Beiträge von kongjiazhong im Thema „"Dharma-Übertragung" Nolting“

    Aiko:

    Über Thich Hue An

    Zitat

    Schon seit Mitte der 1980er Jahre sammelte er Erfahrung und Praxis im Tibetischen Buddhismus, studierte einige Jahre bei Geshe Thubten Ngawang (Tibetisches Zentrum Hamburg) bis zu dessen Tod und erhielt auch Dharma-Unterweisungen von vielen anderen Lehrern.
    Ab 2000 wandte er sich mehr der Zenrichtung zu (…). Bereits im Jahr 2004 war er dem vietnamesischen Mönch Thich Thien Son begegnet.


    Geshe Thubten Ngawang, ja, was für ein Lehrer! Er verstarb am 11. Januar 2003.
    http://www.tibet.de/ueber-uns/…eshe-thubten-ngawang.html


    Und dann: Thich Thien Son, welch ein tragischer Abstieg. All das und die Fotogeschichten und die Ballung exotischer Namen erinnern mich unwillkürlich an den Titel eines Buches von Franz Jung: Der Weg nach unten.

### [Bereitgestelltes Material]

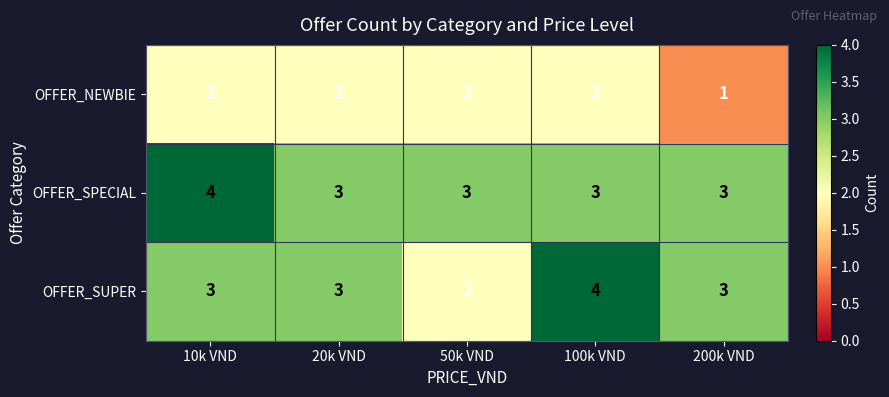

Reading left to right, list all the values displayed in this chart.

OFFER_NEWBIE: 2	2	2	2	1
OFFER_SPECIAL: 4	3	3	3	3
OFFER_SUPER: 3	3	2	4	3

### [Aufgabe]
Schreibe den Forumsbeitrag über die Dharma-Übertragung im Anschluss an seinen letzten Satz weiter.

### [Lösung]
    Kongjiazhong

    void:

    Nach einer Geschichte ist Zen enstanden, als Buddha schweigend eine Blume hochielt und nur Kashyapa verstand und lächelte.


    Ja, eine schöne Geschichte eines unbekannten (?) Verfassers: Im Sutra Gespräch zwischen dem Buddha und Mahapitaka Brahmaraja bzw. dem Sutra über die Fragen des Mahapitaka Brahmaraja (Dialogue of the Buddha and Mahapitaka Brahmaraja, Sutra on the Questions of Mahapitaka Brahmaraja) gibt es diverse Geschichten.


    Die zweite ist die Blumengeschichte, wörtlich „Blume nehmen, leicht lachen“, 拈花微笑, niān huā wēi xiào. Ihr Kern ist sehr kurz:


    爾時世尊著坐其座。廊然拈華。時眾會中。百萬人天。及諸比丘。悉皆默然。時 於會中。唯有尊者摩訶迦葉。即見其示。破顏微笑。從座而起。合掌正立。有氣無言 。爾時佛告摩訶迦葉言。吾有正法眼藏涅槃妙心實相無相微妙法。不立文字。教外別 傳。有智無智。得因緣證。今日付屬摩訶迦葉。


    Das war´s.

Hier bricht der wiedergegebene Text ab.